はじめに
FXは世界中で取引される為替の変動を予測しながら差額で利益を生み出す事が可能な大人の遊びです。
土日を除く平日の24時間マーケットが開き、相場が変動しています。
世の中にはFXで生計を立てるような人もおり、数多くの書籍やテクニカルと呼ばれる指標、過去のデータから導き出された取引手法が存在し連日テレビCMが放送される等人気があります。今回は大人の夏の自由研究と称してFXの自動取引に手を出してみました。
FXはギャンブルなのか
FXといえばその手軽さやレバレッジという信用取引のような仕組みから、為替の荒波に飲まれて資産を失う人が少なくありません。
10万円の資金を元手に数億円を手にした人や、その逆で用意した数千万円を数日で失った人もいます。

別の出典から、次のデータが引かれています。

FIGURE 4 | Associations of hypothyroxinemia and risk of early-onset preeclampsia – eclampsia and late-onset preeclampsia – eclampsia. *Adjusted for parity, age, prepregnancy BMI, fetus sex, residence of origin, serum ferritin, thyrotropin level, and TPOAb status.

私も怖いというのが第一印象でしたが、スキャルピングと呼ばれるデイトレーディング手法やスイングトレードと呼ばれる短期の売買については比較的ギャンブル性が高いと感じた一方で、
自動取引で取引ロジックを明確にし、そのロジックのみに取引を依存することで個人の裁量を減らす事が出来れば、ギャンブル性を下げる事が出来るのでは無いかと考えました。
長期的に取引を続ける事で、そのロジック自体の効果を検証する事が可能なのも自動取引の魅力です。
FXの自動取引を取り巻く事情
「わざわざWEBのAPIを使って自動取引をする必要は無いのではないか」と思われる方がいるかも知れません。
実際の所、多くの取引会社ではMT4(Meta Trader 4)と呼ばれるツールとEA(Expert Adviser)を組み合わせたFXの自動取引の仕組みの導入が可能です。
MT4は様々なテクニカル指標をグラフィカルに表示出来る取引ツールなのですが、更に重要なのがこのEA。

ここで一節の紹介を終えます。